While this might seem plausible for authors, I can't shake the feeling that saying "just use MathML" is a bit of a cheat, especially on the web.

On the one hand, there's the reality of the technology landscape. I'm not going to criticize browsers yet again but accessibility happens to include visual rendering (duh!); without it accessibility of mathematics on the web is fundamentally broken. Even more so since ARIA fall short in terms of enabling HTML or SVG rendering of mathematics to be accessible.

On the other, while a growing number of screenreaders happily tout MathML support, there are (please correct me) really just three solutions out there: The new kids are VoiceOver and ChromeVox whose quality might be summarized with "meh" (not terrible but really not yet great in terms of math support or, for that matter, active development of math support). The grand old lady of math accessibility is of course MathPlayer which, I'm guessing, is the origin of the "just use MathML" ("just use MathPlayer"?) attitude for accessibility both because of its quality and because it is what many screenreaders leverage (JAWS, NVDA, Texthelp etc). However, with MathPlayer being pushed out of IE and into the status of a third party library (and integration into screenreaders sometimes lacking) that line of argument is a thing of the past. Practically speaking, there is no real, productive competition today and thus no resources for improvements.

Anyway, the question I've been pondering is: why do most screenreaders rely on external tools rather than implement MathML support themselves?

I suspect the answer is the same as with browsers: because it is too hard to render MathML accessibly. That is, while building on MathML is much better than alternatives (I'm looking at you, TeX), it's still an awful lot of trouble to write a decent (let alone good) MathML accessibility solution. Too much work, too much of a niche, too many other things to do, yadayadayada.

Of course with MathML I mean Presentation MathML since Content MathML is too rare in the wild. Presentation MathML is a very good XML format to canonically represent most traditional (read: print) formula layout and is universally appreciated as an archival format. But Presentation MathML is not "trivially" accessible. Unlike, say, ARIA roles, there is no straight-forward process that will tell you how to, e.g., voice, sensibly explore or highlight a well-written MathML expression (let alone a shoddily-written one). Instead, existing tools end up guessing both the mathematical structure of an expression as well as its semantics.

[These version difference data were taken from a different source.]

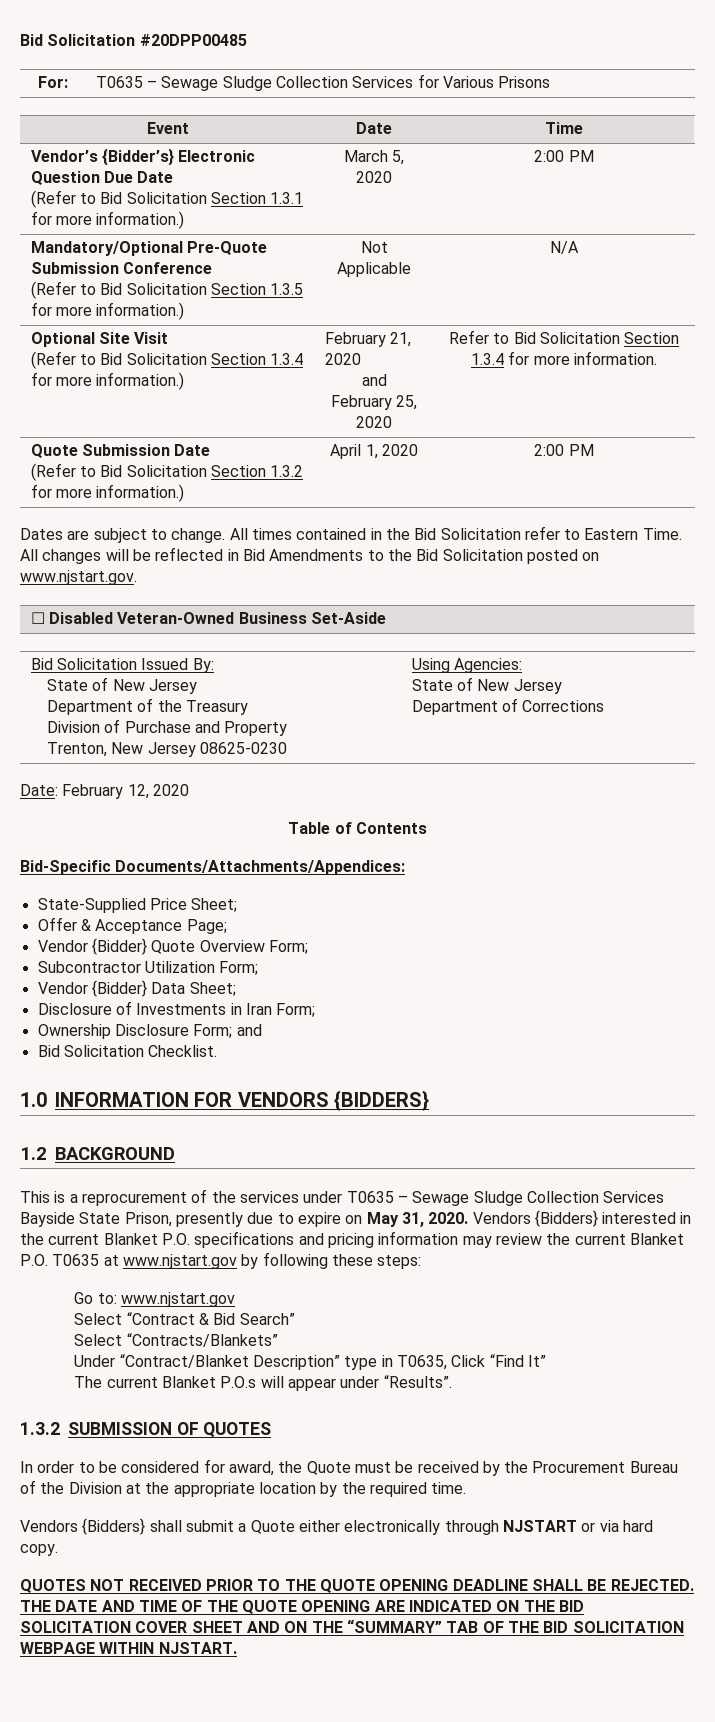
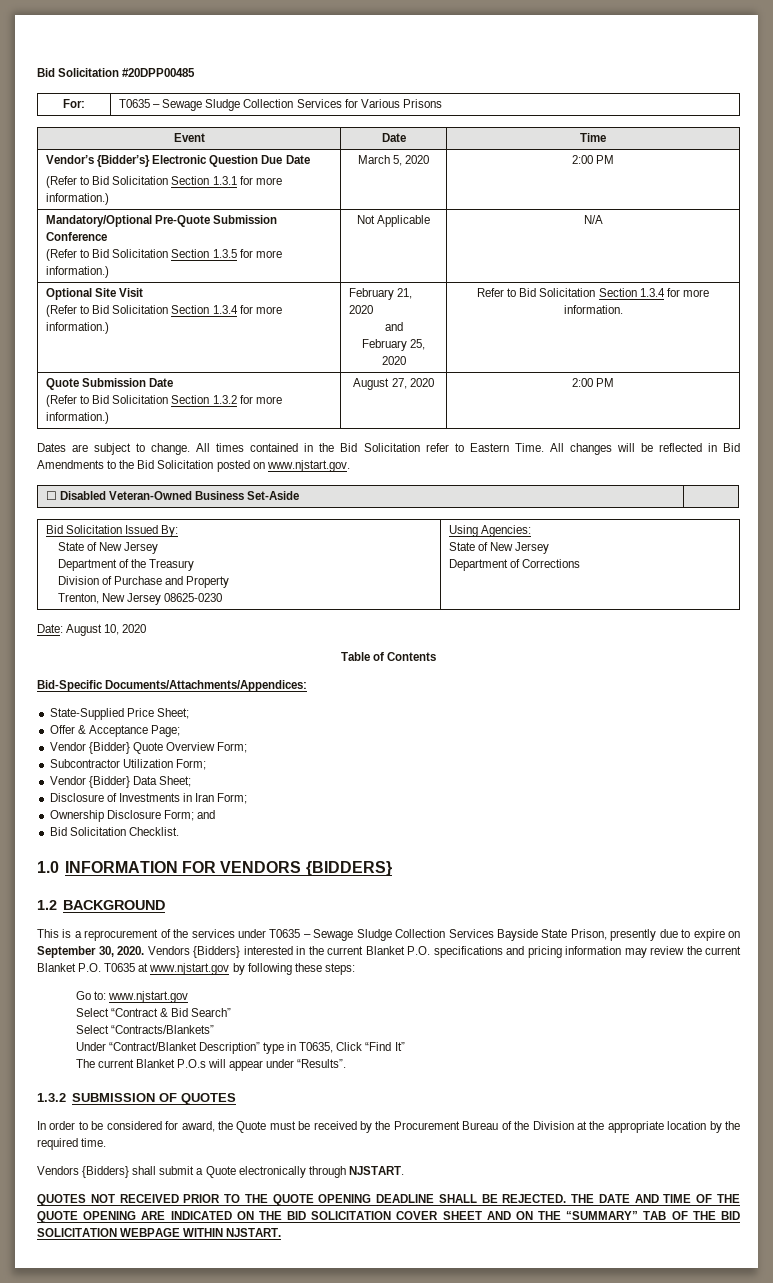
[330,444,378,459] April 1, -> [353,378,407,390] August 27,
[62,784,149,799] February 12, -> [66,624,120,636] August 10,
[366,1212,424,1227] May 31, -> [37,946,114,958] September 30,
[298,1520,340,1532] either -> (236, 1172) none
[502,1520,653,1532] [20,1544,58,1556] NJSTART or via hard copy. -> [348,1166,404,1175] NJSTART.

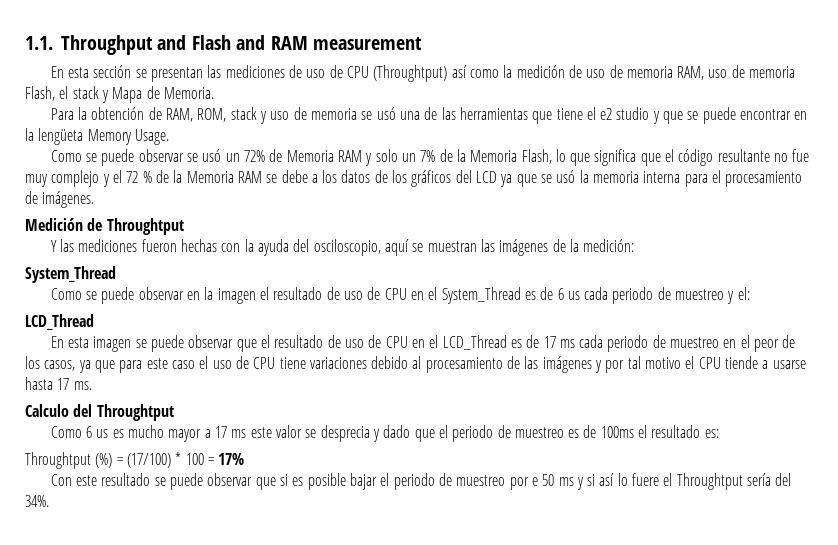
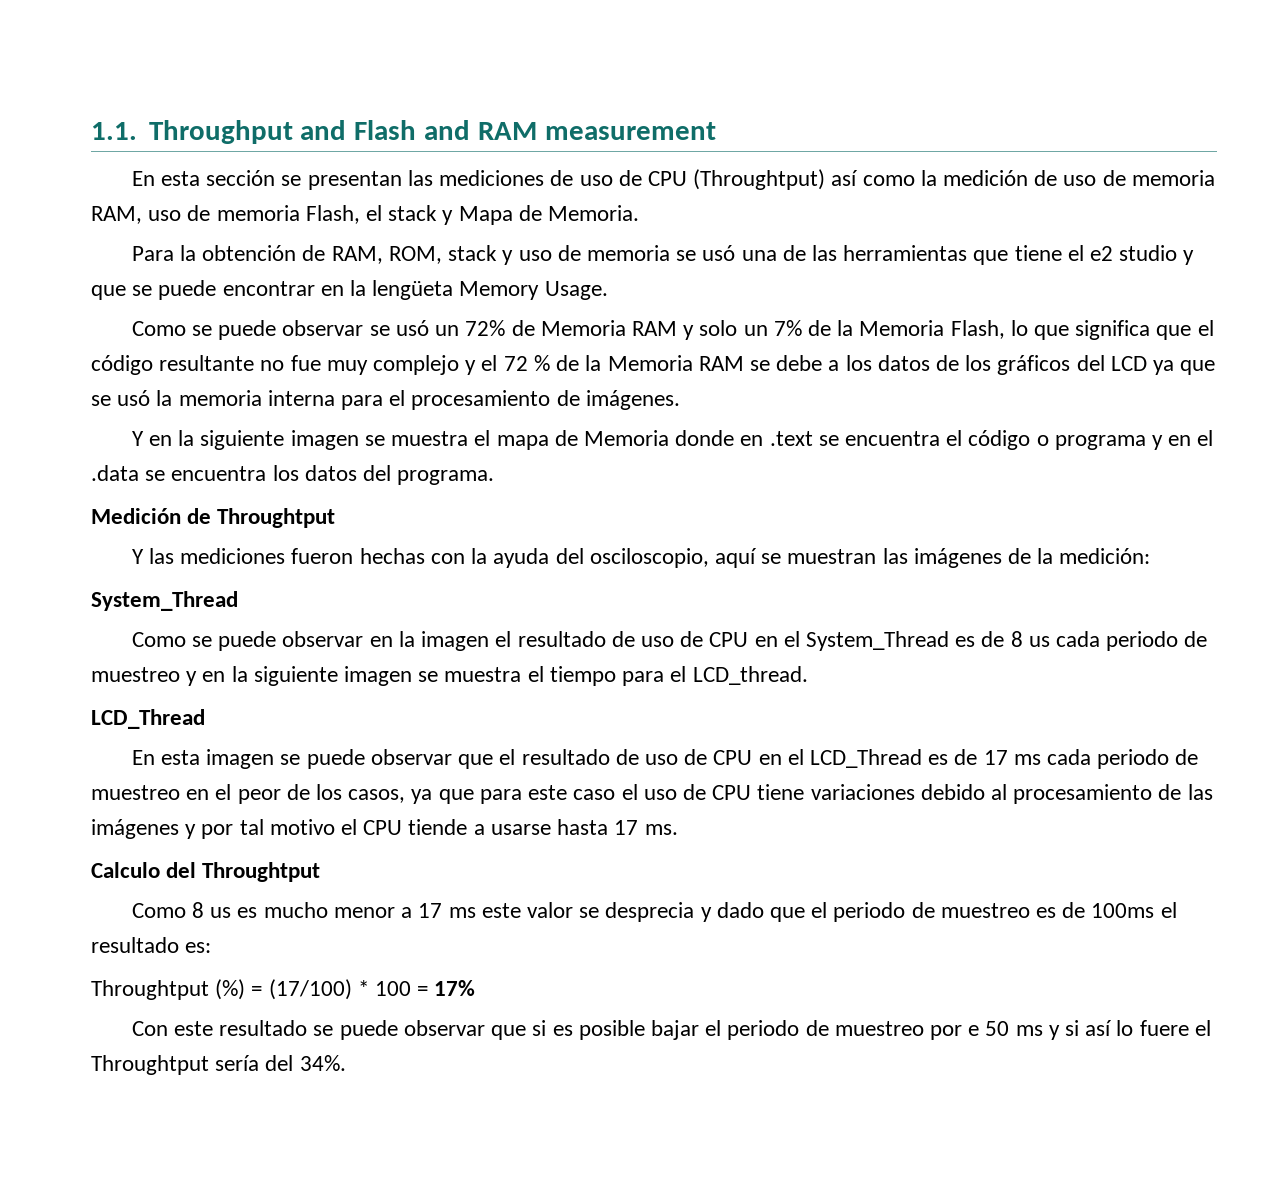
(95, 199) none -> [131,430,1214,450] [91,465,495,485] // Y en la siguiente imagen se muestra el mapa de Memoria donde en .text se encuentra el código o programa y en el .data se encuentra los datos del programa.
[557,288,564,300] 6 -> [1010,631,1023,647] 8
[737,287,750,300] el: -> [202,666,808,686] en la siguiente imagen se muestra el tiempo para el LCD_thread.
[86,426,93,438] 6 -> [192,902,205,918] 8
[168,429,202,442] mayor -> [333,907,395,918] menor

On the one hand, there's the fundamental problem of context (e.g., to tell whether (a,b) describes an open interval, a point in the plane, or an inner product) and of compression (Kill Math anyone?). But what's even more confusing about "just use MathML" is that, in fact, Presentation MathML can be pretty semantic -- with elements like mfrac, mroot, or mlongdiv, and things like menclose notation, fences, or the operator dictionary, all of which carry semantics despite Presentation MathML being "just" about layout.

So you might think that's not so bad after all. However, that's only half true. Besides the obvious problem of virtually everything missing in terms of notation, Presentation MathML is somewhat lacking in genuinely neutral layout features. So as an author, you'll have to use those semantic-but-really-layout elements. This way you end up finding suggestions in the spec itself to use mfrac with linethickness="0" to represent a binomial coefficient.

Which is visually rather similar to doing a construction using an mtable (which might in turn be used to convey a vector/matrix).

And then you could also hack something together using mstack which might sound like a fundamental math layout element (a vertical stack) but unfortunately is designed only for written addition, multiplication, and division.

As an accessibility tool you need to build in something that allows you to guess the semantic structure. And just to stress this again: not for the horribly broken markup you'll inevitably run into but for high quality, spec-suggested markup.

Don't get me wrong. It's great that such heuristics are actually not impossible for Presentation MathML (as opposed to handling a programming language like TeX) so you can at least cover the educational use cases pretty well. But we're a long way making math accessibility being an average task for screenreaders (which is what it should be, just like visual rendering should be a simple task for a browser). MathML is a step forward for math accessibility but it is, ultimately, a tiny step given the practical problems, especially on the web. Endlessly repeating "just use MathML" is not helping.

I feel like I should add a Disclaimer to this one. We're currently building an accessibility solution for MathJax based on improvements to ChromeVox's math engine so obviously I'm terribly biased and a horrible person. But you already knew that.